In fig. Figure 4 shows an example of a seal breakthrough. As can be seen in FIG. 4, after the breakthrough of the seal, the upward trend of the fracture closure pressure, showing the closedness and localization of the fracture system, due to the increase in pressure in the fracture system, changed to a sharp downward trend, showing that the seal was broken and further injection took place in other less loaded rocks, with less internal stress and lower internal reservoir pressure. With prolonged injection with a downward trend, a breakthrough of the fracture system to the surface or seabed surface is likely to occur.

In this case, it is necessary to stop injection into the current reservoir. If it is possible to carry out injection into the overlying formation, then it is advisable to isolate the current formation, perforate the overlying formation and begin controlled injection with new determined limits of the strength of the seals into the new overlying formation. If there is no licensed overlying formation or geological conditions due to the lack of strong fluid seals do not allow this, then a sidetrack is drilled to the side at a sufficient distance from the current system of fractures or a new well is drilled for the disposal of drilling and process waste.

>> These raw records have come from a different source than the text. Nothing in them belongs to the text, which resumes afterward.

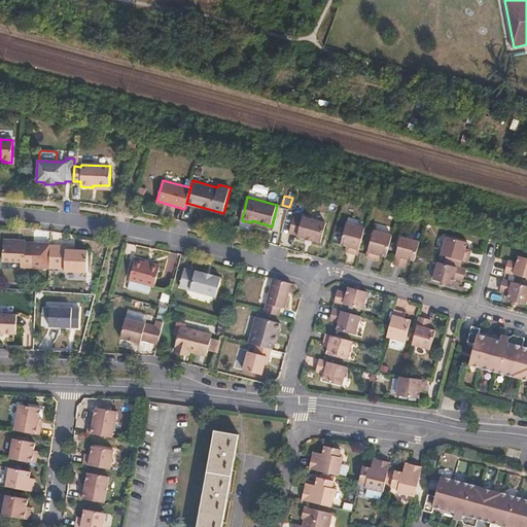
[(326,223),(303,216),(302,218),(294,216),(290,232),(297,234),(297,236),(306,238),(306,239),(311,241),(312,239),(322,243),(326,223)]
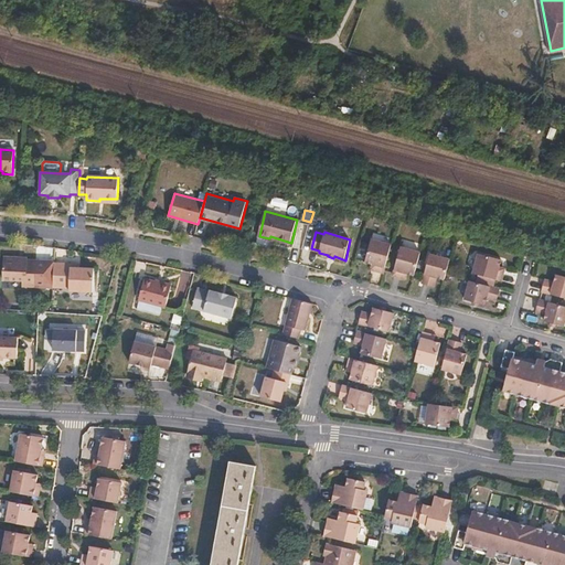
[(382,273),(390,245),(371,241),(364,263),(375,266),(375,270),(382,273)]
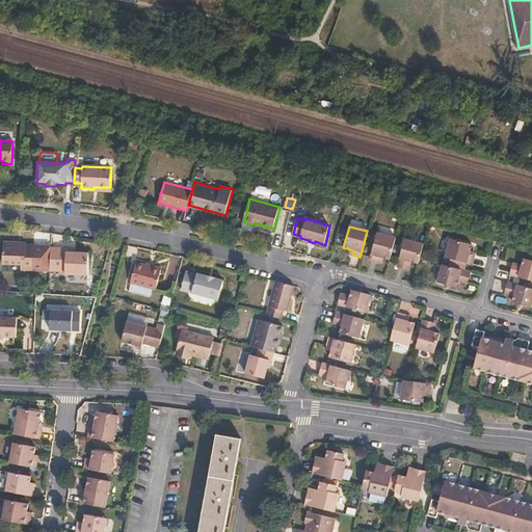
[(378,257),(388,260),(394,238),(375,233),(369,260),(377,262),(378,257)]
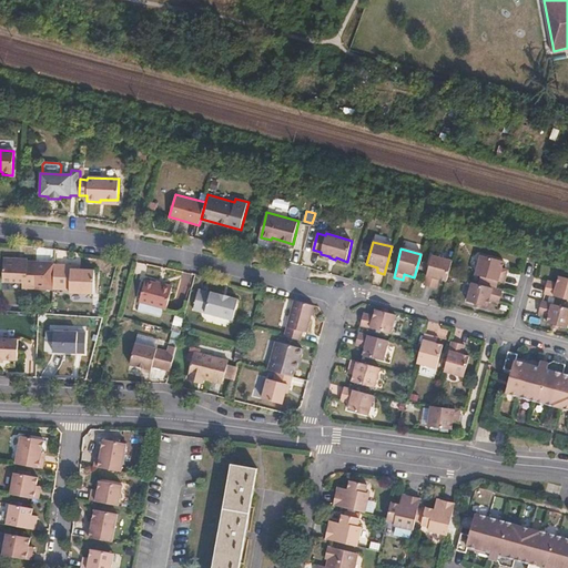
[(434,282),(444,285),(446,276),(450,261),(430,255),(423,285),(433,287),(434,282)]
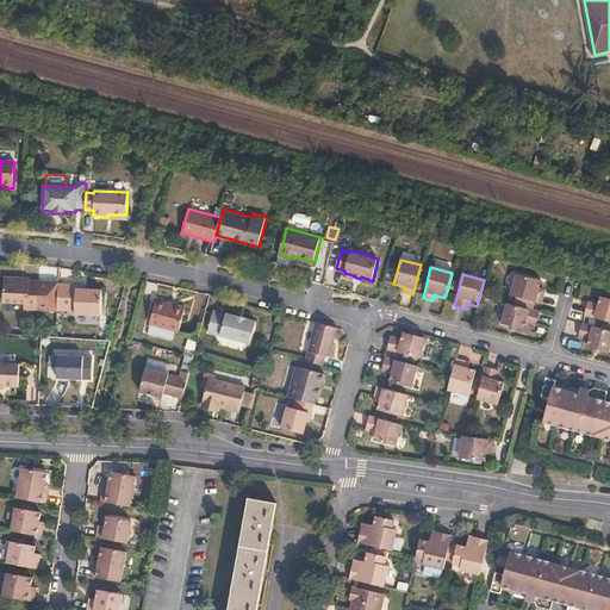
[(521,299),(541,305),(542,305),(545,297),(536,294),(540,281),(516,274),(511,297),(521,299)]
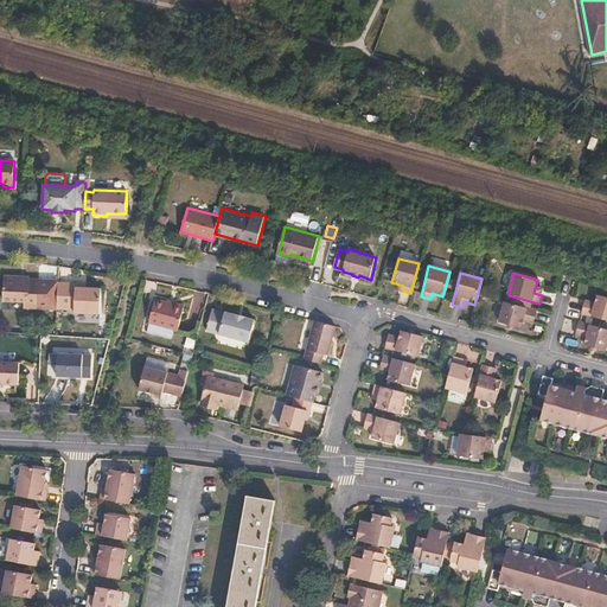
[(30,278),(30,276),(5,275),(2,299),(24,300),(24,308),(38,310),(57,311),(58,282),(58,280),(30,278)]
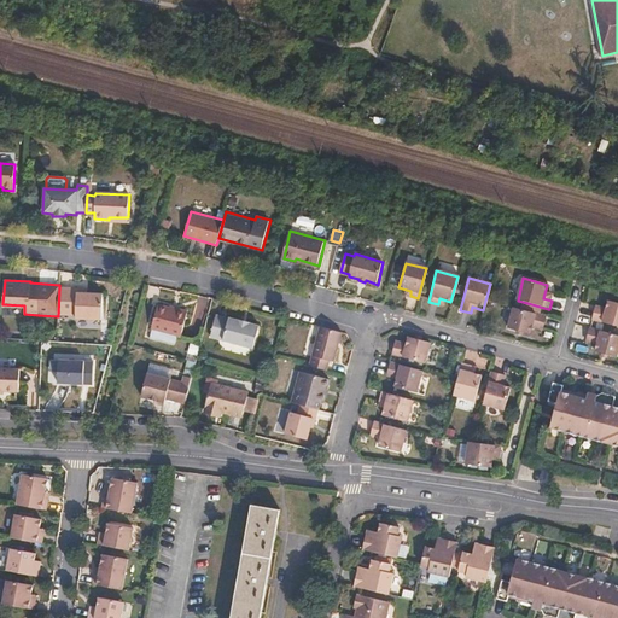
[(79,289),(59,287),(58,316),(77,316),(77,320),(103,321),(104,296),(79,295),(79,289)]
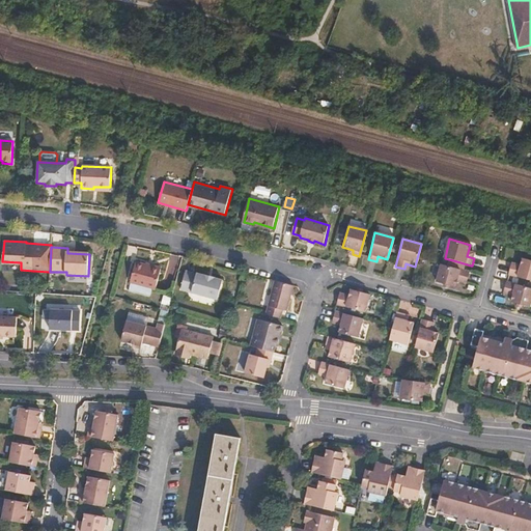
[(508,275),(530,281),(530,260),(523,258),(519,269),(510,267),(508,275)]
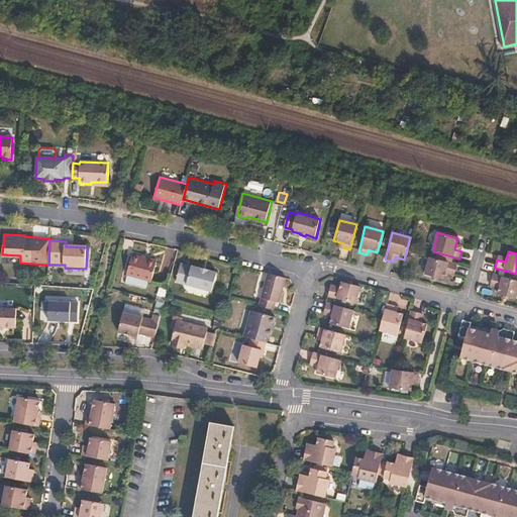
[(127,274),(151,281),(158,262),(133,253),(127,274)]
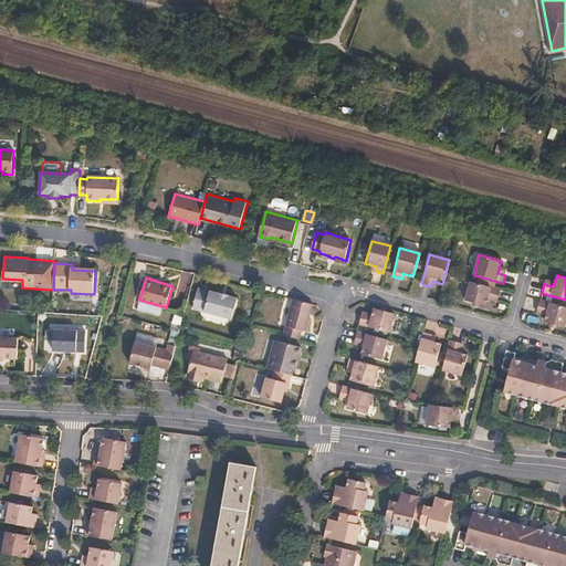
[(482,285),(501,291),(502,283),(483,278),(482,285)]
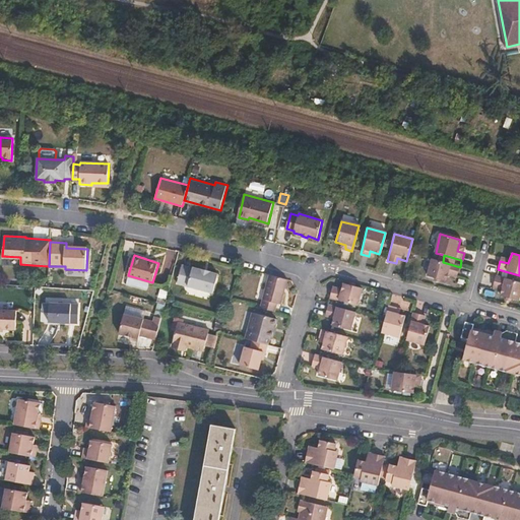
[(456,277),(460,267),(443,262),(432,259),(428,276),(445,281),(447,275),(456,277)]
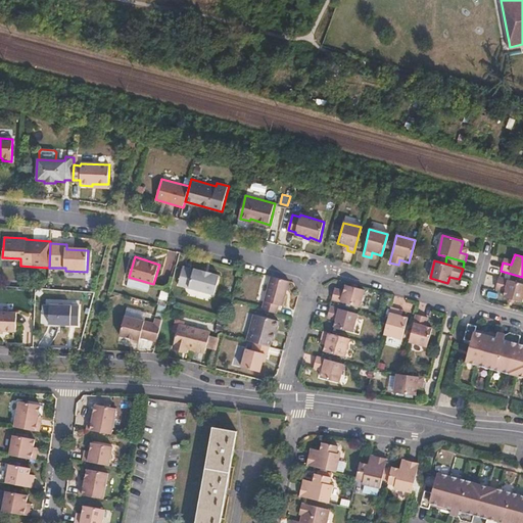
[(291,282),(273,277),(263,311),(278,315),(280,306),(284,307),(291,282)]
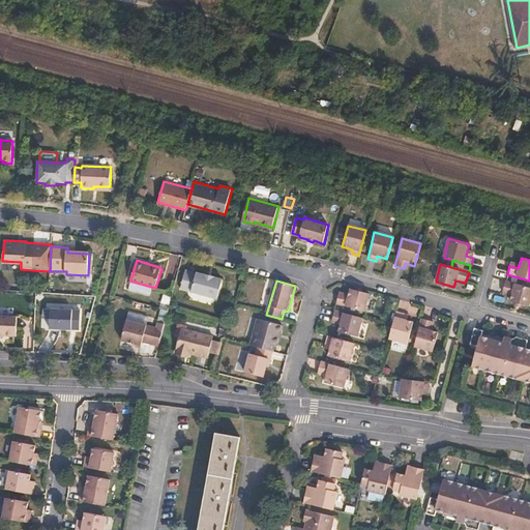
[(528,306),(529,299),(529,287),(505,281),(503,293),(511,295),(510,301),(528,306)]
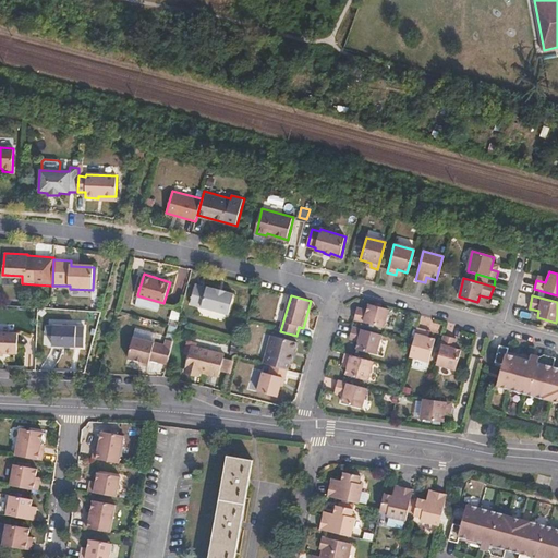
[(187,316),(226,326),(232,305),(223,302),(222,301),(213,298),(211,299),(205,298),(204,299),(193,296),(187,316)]
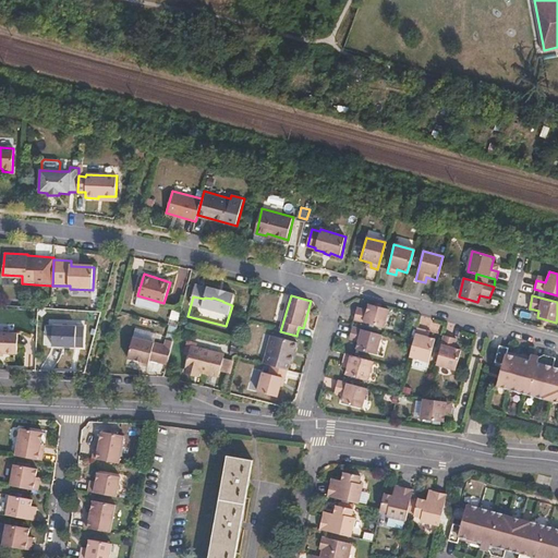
[(390,310),(368,303),(366,310),(358,308),(354,319),(385,328),(390,310)]
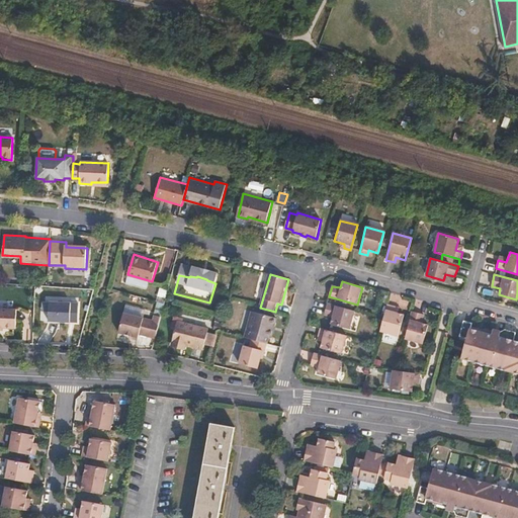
[(155,313),(161,315),(169,289),(162,287),(155,313)]
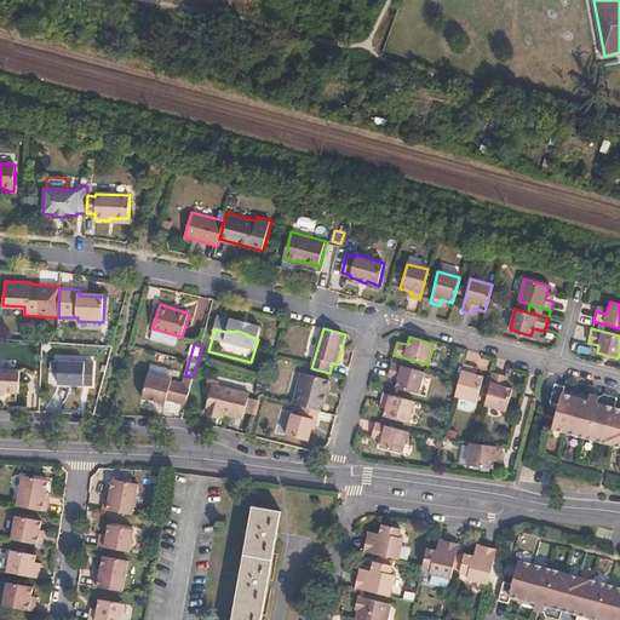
[(86,363),(59,362),(58,386),(85,388),(86,363)]
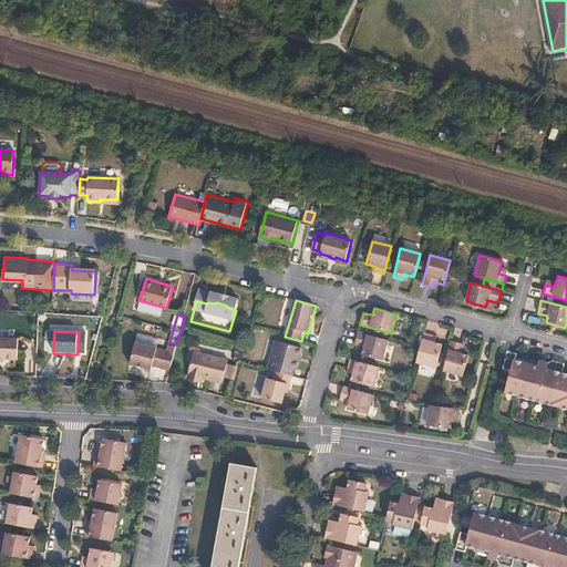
[(389,341),(358,332),(356,341),(366,344),(363,356),(382,362),(389,341)]
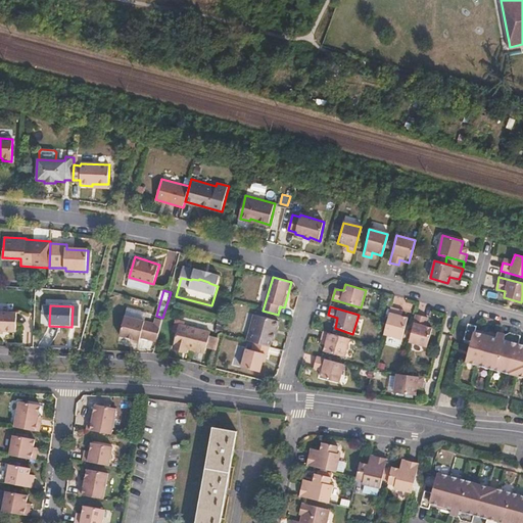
[(398,311),(390,307),(386,322),(383,334),(402,339),(408,320),(397,317),(398,311)]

Since pressure exceeding the seal rupture pressure (formation/creation of a fracture in the seal) may never be achieved if natural fractures are already present in the seal or if the seal has previously been ruptured, then the highest safe limit for injection is the fracture propagation stress in the seal .

Claims (2)

1. A method for burying drilling and process waste during the exploitation of oil, gas, condensate, oil and gas fields by pumping them into a well, which includes determining, before the start of injection, the strength properties of sealing fluids based on petrophysical studies and geomechanical data in at least one layer of the fields, followed by pressure monitoring closure of a crack at at least one point in the near-wellbore zone of the formation, followed by comparison of the current stress in the formation after each “injection-stop” cycle during shutdown, with the strength limits of the fluid seals determined before the start of injection, and the injection of drilling and process waste is carried out until the strength properties of seals determined before the start of injection. 2. The method according to claim 1, characterized in that the injection of drilling and process waste is carried out with periodic injection.